RECORD EXCERPTS START

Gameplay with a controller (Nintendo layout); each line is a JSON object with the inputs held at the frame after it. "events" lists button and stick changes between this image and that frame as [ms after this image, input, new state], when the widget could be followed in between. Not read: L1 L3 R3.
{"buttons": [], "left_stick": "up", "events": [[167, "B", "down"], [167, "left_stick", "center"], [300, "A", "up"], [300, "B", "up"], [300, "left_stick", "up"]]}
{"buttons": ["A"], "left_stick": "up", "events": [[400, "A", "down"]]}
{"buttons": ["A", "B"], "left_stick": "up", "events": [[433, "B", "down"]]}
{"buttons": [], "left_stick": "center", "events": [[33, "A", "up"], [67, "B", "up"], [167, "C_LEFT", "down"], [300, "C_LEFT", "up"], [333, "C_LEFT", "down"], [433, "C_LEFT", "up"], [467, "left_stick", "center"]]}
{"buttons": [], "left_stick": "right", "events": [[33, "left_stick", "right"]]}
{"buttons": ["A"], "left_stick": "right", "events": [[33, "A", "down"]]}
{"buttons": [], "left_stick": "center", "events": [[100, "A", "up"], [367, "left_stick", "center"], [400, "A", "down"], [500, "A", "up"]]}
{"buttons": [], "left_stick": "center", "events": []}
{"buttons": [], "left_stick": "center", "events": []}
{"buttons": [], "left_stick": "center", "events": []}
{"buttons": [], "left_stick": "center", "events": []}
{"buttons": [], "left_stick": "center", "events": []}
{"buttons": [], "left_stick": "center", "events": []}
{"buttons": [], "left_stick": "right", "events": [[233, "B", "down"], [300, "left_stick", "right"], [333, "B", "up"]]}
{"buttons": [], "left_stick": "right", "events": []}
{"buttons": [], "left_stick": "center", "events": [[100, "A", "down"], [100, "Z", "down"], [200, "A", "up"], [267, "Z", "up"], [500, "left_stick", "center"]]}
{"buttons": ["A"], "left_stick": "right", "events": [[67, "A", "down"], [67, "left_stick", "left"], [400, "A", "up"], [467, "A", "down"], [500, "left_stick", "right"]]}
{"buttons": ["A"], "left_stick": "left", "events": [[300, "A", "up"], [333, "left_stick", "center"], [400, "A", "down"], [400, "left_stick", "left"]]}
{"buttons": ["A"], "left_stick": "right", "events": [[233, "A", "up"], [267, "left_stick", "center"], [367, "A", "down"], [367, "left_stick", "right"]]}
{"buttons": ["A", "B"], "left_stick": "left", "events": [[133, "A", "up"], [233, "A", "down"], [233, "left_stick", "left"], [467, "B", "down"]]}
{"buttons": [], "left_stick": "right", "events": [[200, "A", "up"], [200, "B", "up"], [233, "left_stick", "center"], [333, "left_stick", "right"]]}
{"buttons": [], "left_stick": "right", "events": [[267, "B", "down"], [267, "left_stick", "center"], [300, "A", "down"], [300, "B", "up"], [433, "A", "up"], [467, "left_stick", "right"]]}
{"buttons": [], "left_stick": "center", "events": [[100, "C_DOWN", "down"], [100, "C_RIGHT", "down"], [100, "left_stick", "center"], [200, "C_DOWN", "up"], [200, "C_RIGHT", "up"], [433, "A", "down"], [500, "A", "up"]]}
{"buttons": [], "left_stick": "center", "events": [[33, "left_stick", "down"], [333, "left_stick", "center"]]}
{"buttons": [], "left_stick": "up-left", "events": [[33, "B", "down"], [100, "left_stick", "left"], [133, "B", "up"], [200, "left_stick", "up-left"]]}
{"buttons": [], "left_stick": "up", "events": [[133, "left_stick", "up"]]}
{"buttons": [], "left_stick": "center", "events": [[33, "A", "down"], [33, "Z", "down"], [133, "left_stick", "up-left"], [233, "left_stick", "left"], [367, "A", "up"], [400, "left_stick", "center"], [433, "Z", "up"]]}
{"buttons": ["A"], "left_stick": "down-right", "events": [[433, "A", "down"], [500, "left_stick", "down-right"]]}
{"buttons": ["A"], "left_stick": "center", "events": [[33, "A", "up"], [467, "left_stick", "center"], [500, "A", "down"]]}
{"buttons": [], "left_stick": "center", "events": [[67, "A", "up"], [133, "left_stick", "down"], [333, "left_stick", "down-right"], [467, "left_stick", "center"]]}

RECORD EXCERPTS END

### YOUR OBJECTIVE
Extract all the material, leaving every line as it is.

### RESPONSE BELOW
Gameplay with a controller (Nintendo layout); each line is a JSON object with the inputs held at the frame after it. "events" lists button and stick changes between this image and that frame as [ms after this image, input, new state], when the widget could be followed in between. Not read: L1 L3 R3.
{"buttons": [], "left_stick": "up", "events": [[167, "B", "down"], [167, "left_stick", "center"], [300, "A", "up"], [300, "B", "up"], [300, "left_stick", "up"]]}
{"buttons": ["A"], "left_stick": "up", "events": [[400, "A", "down"]]}
{"buttons": ["A", "B"], "left_stick": "up", "events": [[433, "B", "down"]]}
{"buttons": [], "left_stick": "center", "events": [[33, "A", "up"], [67, "B", "up"], [167, "C_LEFT", "down"], [300, "C_LEFT", "up"], [333, "C_LEFT", "down"], [433, "C_LEFT", "up"], [467, "left_stick", "center"]]}
{"buttons": [], "left_stick": "right", "events": [[33, "left_stick", "right"]]}
{"buttons": ["A"], "left_stick": "right", "events": [[33, "A", "down"]]}
{"buttons": [], "left_stick": "center", "events": [[100, "A", "up"], [367, "left_stick", "center"], [400, "A", "down"], [500, "A", "up"]]}
{"buttons": [], "left_stick": "center", "events": []}
{"buttons": [], "left_stick": "center", "events": []}
{"buttons": [], "left_stick": "center", "events": []}
{"buttons": [], "left_stick": "center", "events": []}
{"buttons": [], "left_stick": "center", "events": []}
{"buttons": [], "left_stick": "center", "events": []}
{"buttons": [], "left_stick": "right", "events": [[233, "B", "down"], [300, "left_stick", "right"], [333, "B", "up"]]}
{"buttons": [], "left_stick": "right", "events": []}
{"buttons": [], "left_stick": "center", "events": [[100, "A", "down"], [100, "Z", "down"], [200, "A", "up"], [267, "Z", "up"], [500, "left_stick", "center"]]}
{"buttons": ["A"], "left_stick": "right", "events": [[67, "A", "down"], [67, "left_stick", "left"], [400, "A", "up"], [467, "A", "down"], [500, "left_stick", "right"]]}
{"buttons": ["A"], "left_stick": "left", "events": [[300, "A", "up"], [333, "left_stick", "center"], [400, "A", "down"], [400, "left_stick", "left"]]}
{"buttons": ["A"], "left_stick": "right", "events": [[233, "A", "up"], [267, "left_stick", "center"], [367, "A", "down"], [367, "left_stick", "right"]]}
{"buttons": ["A", "B"], "left_stick": "left", "events": [[133, "A", "up"], [233, "A", "down"], [233, "left_stick", "left"], [467, "B", "down"]]}
{"buttons": [], "left_stick": "right", "events": [[200, "A", "up"], [200, "B", "up"], [233, "left_stick", "center"], [333, "left_stick", "right"]]}
{"buttons": [], "left_stick": "right", "events": [[267, "B", "down"], [267, "left_stick", "center"], [300, "A", "down"], [300, "B", "up"], [433, "A", "up"], [467, "left_stick", "right"]]}
{"buttons": [], "left_stick": "center", "events": [[100, "C_DOWN", "down"], [100, "C_RIGHT", "down"], [100, "left_stick", "center"], [200, "C_DOWN", "up"], [200, "C_RIGHT", "up"], [433, "A", "down"], [500, "A", "up"]]}
{"buttons": [], "left_stick": "center", "events": [[33, "left_stick", "down"], [333, "left_stick", "center"]]}
{"buttons": [], "left_stick": "up-left", "events": [[33, "B", "down"], [100, "left_stick", "left"], [133, "B", "up"], [200, "left_stick", "up-left"]]}
{"buttons": [], "left_stick": "up", "events": [[133, "left_stick", "up"]]}
{"buttons": [], "left_stick": "center", "events": [[33, "A", "down"], [33, "Z", "down"], [133, "left_stick", "up-left"], [233, "left_stick", "left"], [367, "A", "up"], [400, "left_stick", "center"], [433, "Z", "up"]]}
{"buttons": ["A"], "left_stick": "down-right", "events": [[433, "A", "down"], [500, "left_stick", "down-right"]]}
{"buttons": ["A"], "left_stick": "center", "events": [[33, "A", "up"], [467, "left_stick", "center"], [500, "A", "down"]]}
{"buttons": [], "left_stick": "center", "events": [[67, "A", "up"], [133, "left_stick", "down"], [333, "left_stick", "down-right"], [467, "left_stick", "center"]]}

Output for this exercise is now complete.